The Government General Hospital that serves as the teaching hospital has seen considerable change. A new casualty block was constructed to manage the increasing flow of patients. Several superspecialty departments are being created and their offices are being constructed in the renovated 2nd floor of the main OP building.

A new hostel for internees was constructed as superspecialty departments were being housed in the old internees hostel at the OP Building. New blocks for Antenatal wards and Pre-op gynecology wards were constructed adjacent to the existing Obstetrics, Gynecology and Pediatrics departments. New buildings were constructed to house the ENT, Ophthalmology and Psychiatry departments and their respective Operation Theaters.
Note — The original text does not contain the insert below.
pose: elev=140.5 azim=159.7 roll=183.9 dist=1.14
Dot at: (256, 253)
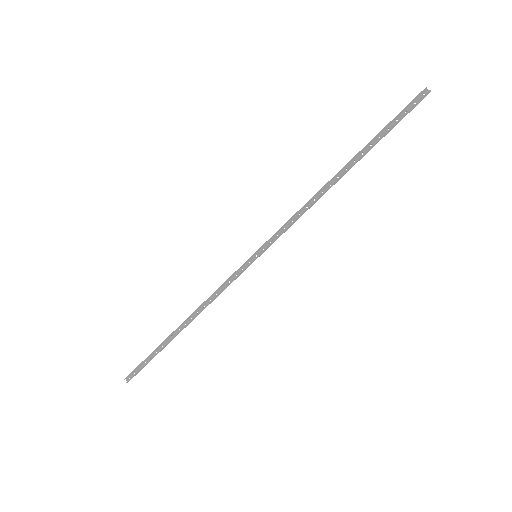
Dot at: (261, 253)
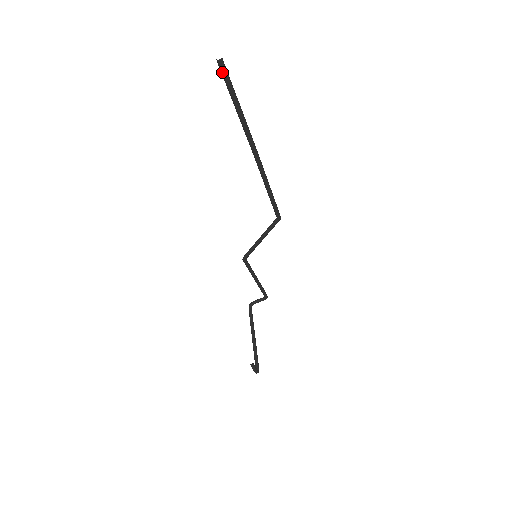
An ART (Anti Retroviral Therapy) center which caters to the special needs of patients affected with the HIV virus was moved to a new building. It is one of the largest of its kind in India based on the patient volume served giving it a vital role in affecting the epidemiology of HIV in India.

Neonatology course was added by NMC in 2012 making it the first medical college in Andhra Pradesh and eighth in the India to provide D.M. Neonatology.

==Academics==
The courses offered in the college are:
- M.B.B.S.
- M.D.
- M.S.
- D.M. Neonatology
- M.Ch [neuro surgery, plastic surgery]

==Departments==
Here is the list of departments in the college and Hospital campuses combined.
- Anaesthesiology
- Anatomy
- Physiology
- Biochemistry
- Pathology
- Pharmacology
- Microbiology
- Forensic Medicine
- Oto-Rhino-Laryngology
- Ophthalmology
- Social and Preventive Medicine
- General Medicine
- Cardiology
- Neurology
- Dermatology and Venereal Diseases
- General Surgery
- Neurosurgery
- Pediatric Surgery
- Orthopedics
- Obstetrics and Gynecology
- Pediatrics
- Neonatology
- Psychiatry
- Radio-diagnosis
- Plastic Surgery
- Pulmonary medicine

==Emblem==
The emblem of Rangaraya medical College is similar to some extent to the emblem of Andhra University. It consists of two snakes surrounding a lake with a lotus flower and two lotus buds on either sides of the flower during sunrise. This denotes the peace and calm which prevail when a physician cures a patient. Above the sunrise is an inscription in Sanskrit in Devanagari script and below is the same inscription in Telugu script: "Sarve Santu Niramaya" meaning "Freedom from Death and Illness." (This inscription is also the motto of the Indian Army Medical Corps.)